The true effective rate for multimillionaires is actually far lower than that indicated by official government statistics. That’s because those figures fail to include the additional income that’s generated by many sophisticated tax-avoidance strategies. Several of those techniques involve some variation of complicated borrowings that never get repaid, netting the beneficiaries hundreds of millions in tax-free cash. From 2003 to 2008, for example, Los Angeles Dodgers owner and real estate developer Frank H. McCourt Jr. paid no federal or state regular income taxes, as stated in court records dug up by the Los Angeles Times. Developers such as McCourt, according to a declaration in his divorce proceeding, “typically fund their lifestyle through lines of credit and loan proceeds secured by their assets while paying little or no personal income taxes.” A spokesman for McCourt said he availed himself of a tax code provision at the time that permitted purchasers of sports franchises to defer income taxes.
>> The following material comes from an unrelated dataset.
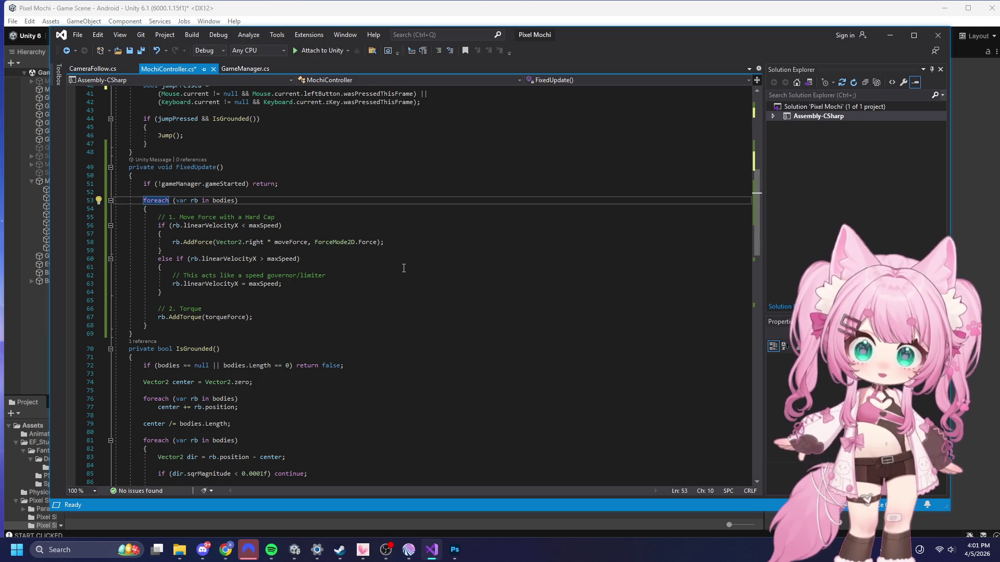
type("{")
key("Return")
key("Return")
key("Up")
For those who can afford a shrewd accountant or attorney, our era is rife with opportunities to avoid—or at least defer—tax bills, according to tax specialists and public records. It’s limited only by the boundaries of taste, creativity, and the ability to understand some very complex shelters. Here’s a look at some of them:
The ‘No Sale’ Sale
Cashing in on stocks without triggering capital-gains taxes
An executive has $200 million of company shares. He wants cash but doesn’t want to trigger $30 million or so in capital-gains taxes.
1. The executive borrows about $200 million from an investment bank, with the shares as collateral. Now he has cash.
2. To freeze the value of the collateral shares, he buys and sells “puts” and “calls.” These are options granting him the right to buy and sell them later at a fixed price, insuring against a crash.
3. He eventually can return the cash, or he can keep it. If he keeps it, he has to hand over the shares. The tax bill comes years after the initial borrowing. His money has been working for him all the while.
Seller beware: The IRS challenged versions of these deals used by billionaire Philip Anschutz and Clear Channel Communications (CCMO) co-founder Red McCombs. A U.S. Tax Court judge in 2010 ruled that Anschutz owed $94 million in taxes on transactions entered into in 2000 and 2001. He lost an appeal last December. McCombs settled his case in 2011. Despite the court cases, such strategies “are alive and well,” says Robert Willens, who runs an independent firm that advises investors on tax issues.
The Skyscraper Shuffle
Partnerships that let property owners liquidate without liability
Two people are 50-50 owners, through a partnership, of an office tower worth $100 million. One of the owners—let’s call him McDuck—wants to cash out, which would mean a $50 million gain and $7.5 million in capital-gains taxes.